● Records shown
┄┄┄┄┄┄┄┄┄┄

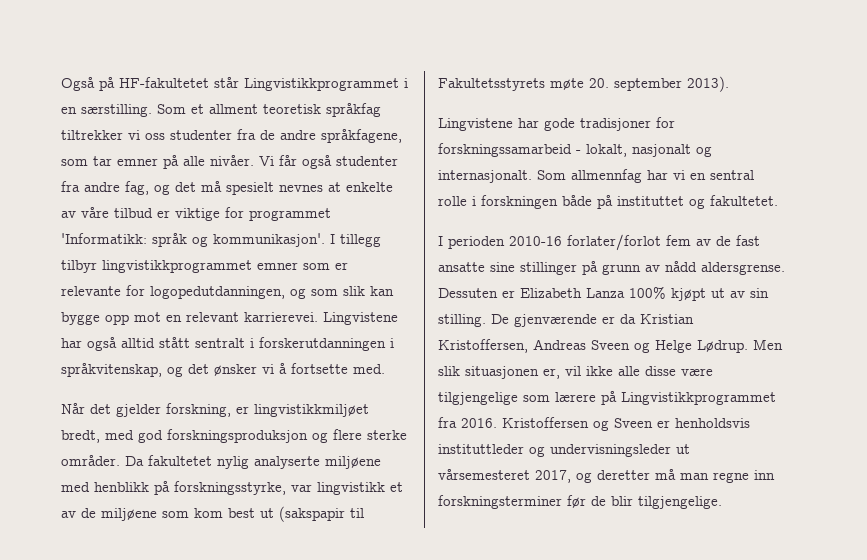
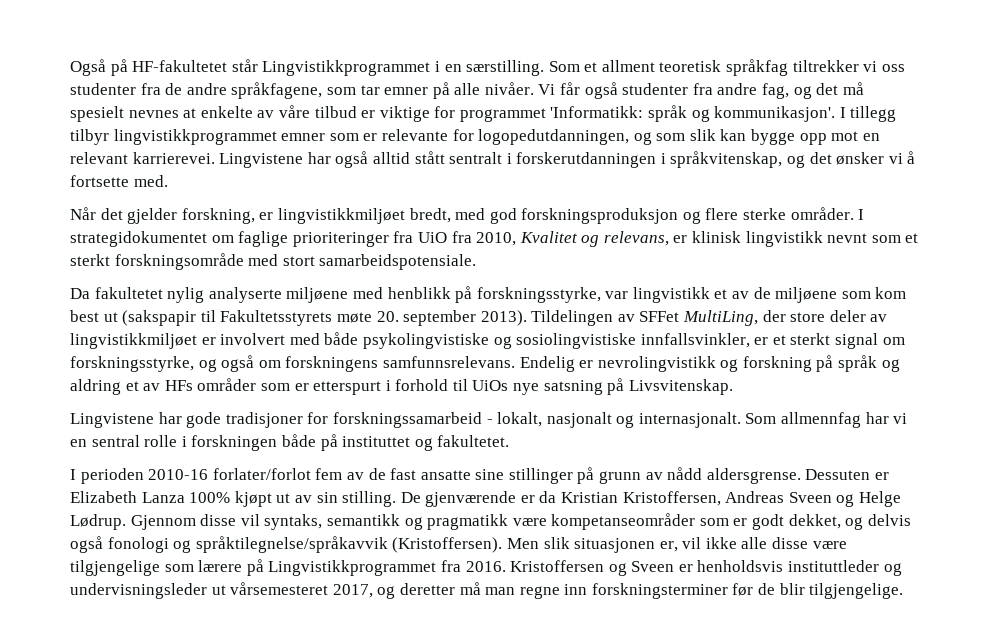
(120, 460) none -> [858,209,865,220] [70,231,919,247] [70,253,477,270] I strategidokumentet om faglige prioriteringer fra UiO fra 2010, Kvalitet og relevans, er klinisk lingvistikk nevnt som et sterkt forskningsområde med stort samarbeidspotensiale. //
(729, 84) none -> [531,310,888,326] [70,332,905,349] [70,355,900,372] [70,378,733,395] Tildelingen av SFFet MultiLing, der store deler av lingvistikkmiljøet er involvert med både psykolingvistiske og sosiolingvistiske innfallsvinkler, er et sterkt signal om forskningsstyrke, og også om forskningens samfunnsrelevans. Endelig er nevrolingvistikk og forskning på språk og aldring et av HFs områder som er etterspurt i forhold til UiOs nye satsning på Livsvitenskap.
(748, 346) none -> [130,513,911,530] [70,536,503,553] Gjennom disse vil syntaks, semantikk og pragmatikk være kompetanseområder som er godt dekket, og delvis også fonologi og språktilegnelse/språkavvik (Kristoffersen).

┄┄┄┄┄┄┄┄┄┄

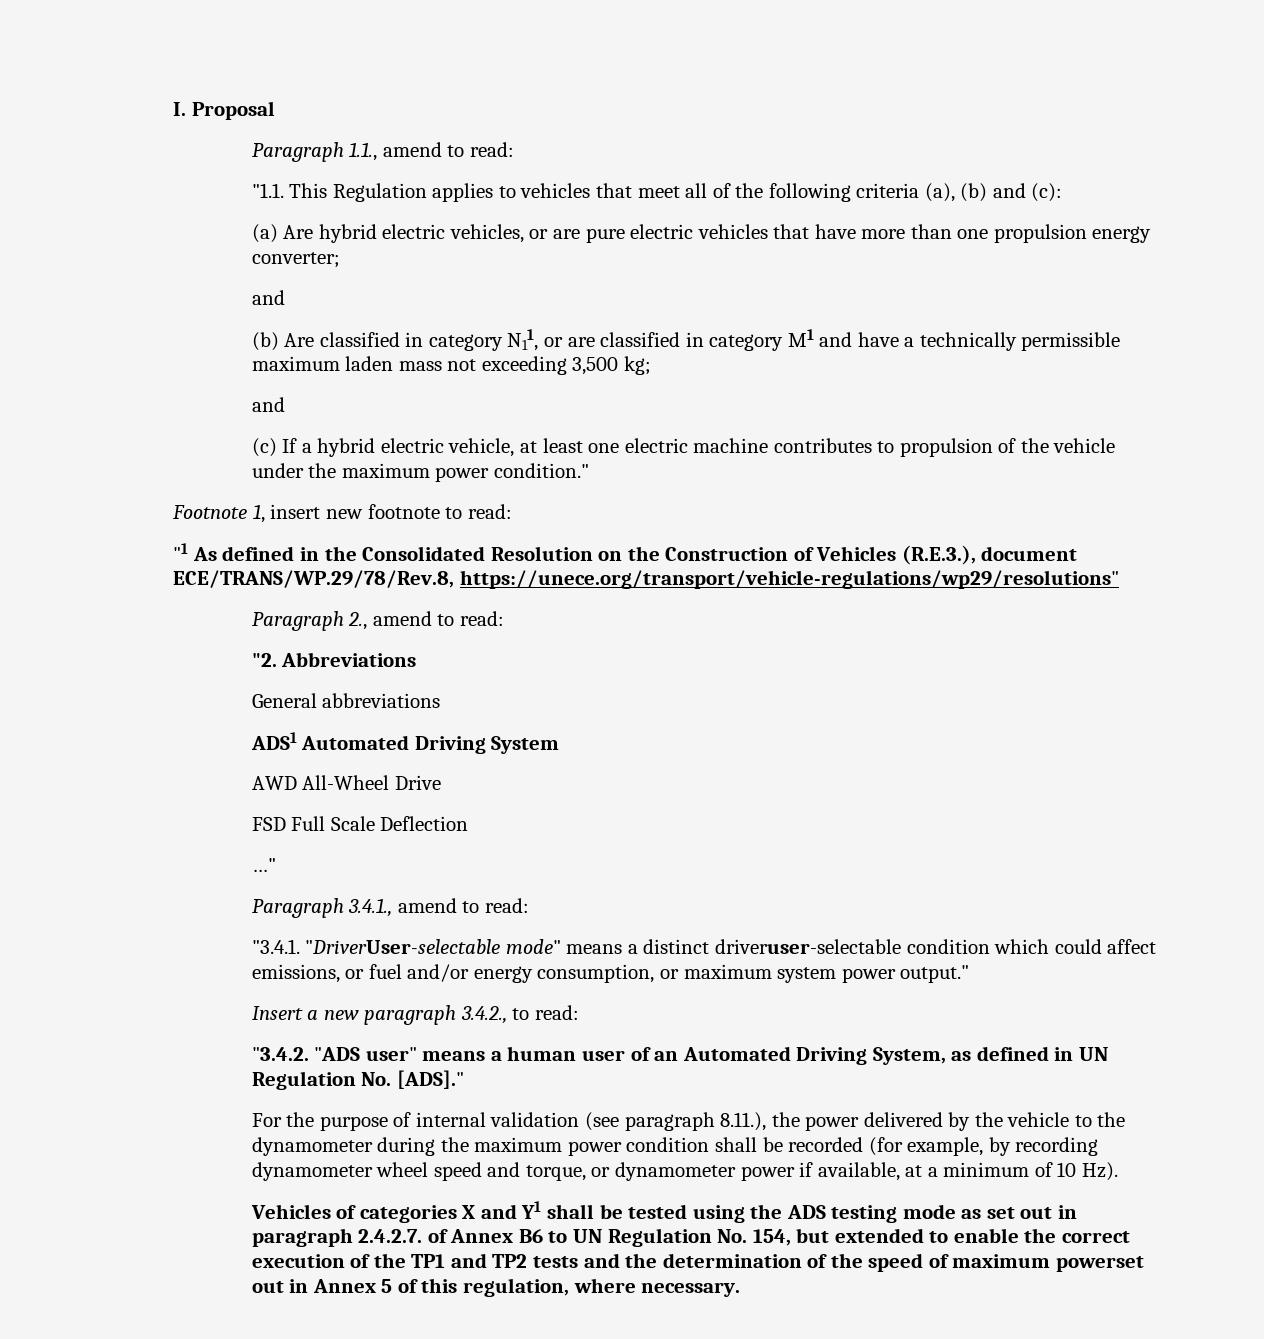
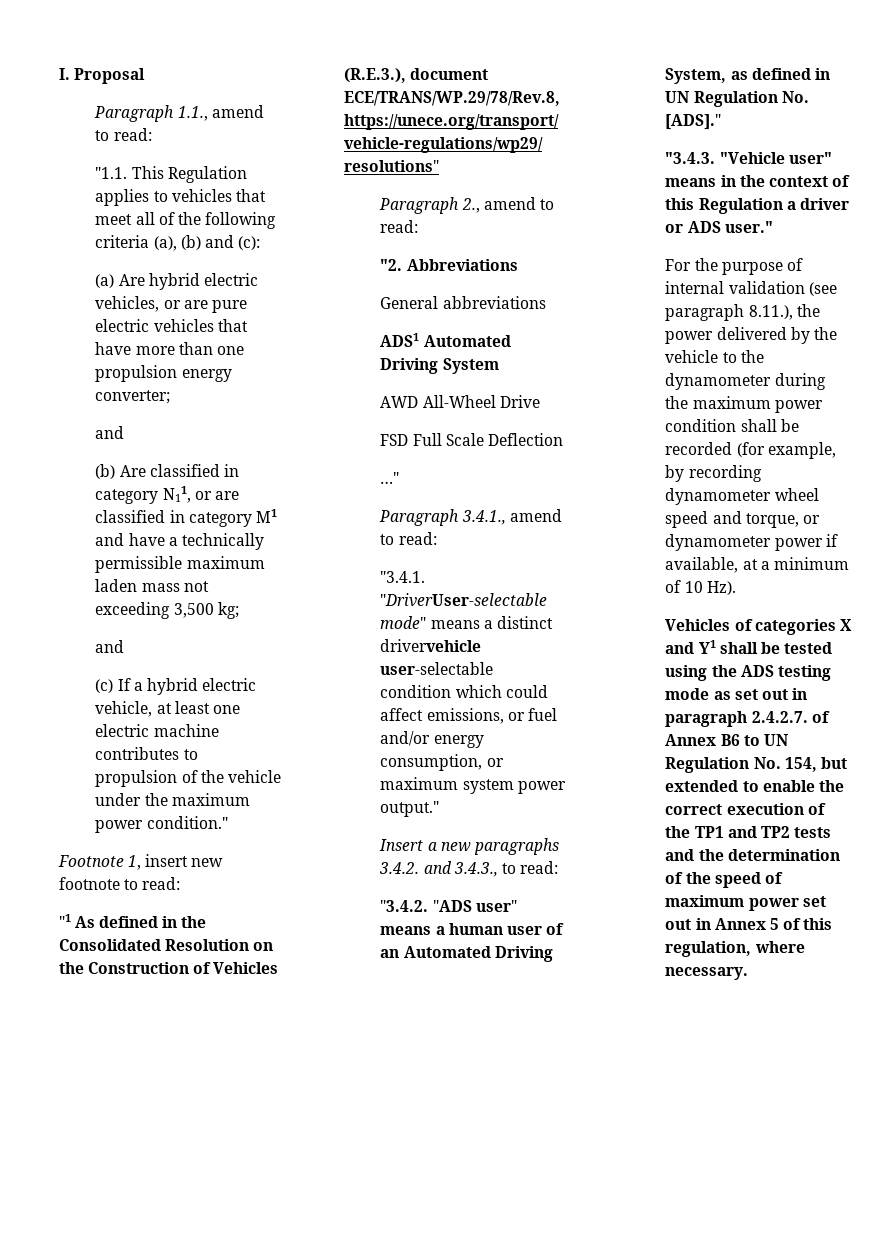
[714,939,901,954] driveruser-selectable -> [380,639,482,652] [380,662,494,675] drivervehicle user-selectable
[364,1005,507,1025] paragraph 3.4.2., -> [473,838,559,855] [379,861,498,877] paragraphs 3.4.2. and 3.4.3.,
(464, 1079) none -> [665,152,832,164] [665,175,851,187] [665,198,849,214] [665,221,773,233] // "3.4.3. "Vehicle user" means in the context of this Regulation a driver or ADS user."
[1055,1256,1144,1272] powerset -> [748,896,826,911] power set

┄┄┄┄┄┄┄┄┄┄

There is a run of lines above from the one with "(464, 1079) none" to the one with "[1055,1256,1144,1272] powerset ->"; print exactly that run, both ends included, and nothing else.

(464, 1079) none -> [665,152,832,164] [665,175,851,187] [665,198,849,214] [665,221,773,233] // "3.4.3. "Vehicle user" means in the context of this Regulation a driver or ADS user."
[1055,1256,1144,1272] powerset -> [748,896,826,911] power set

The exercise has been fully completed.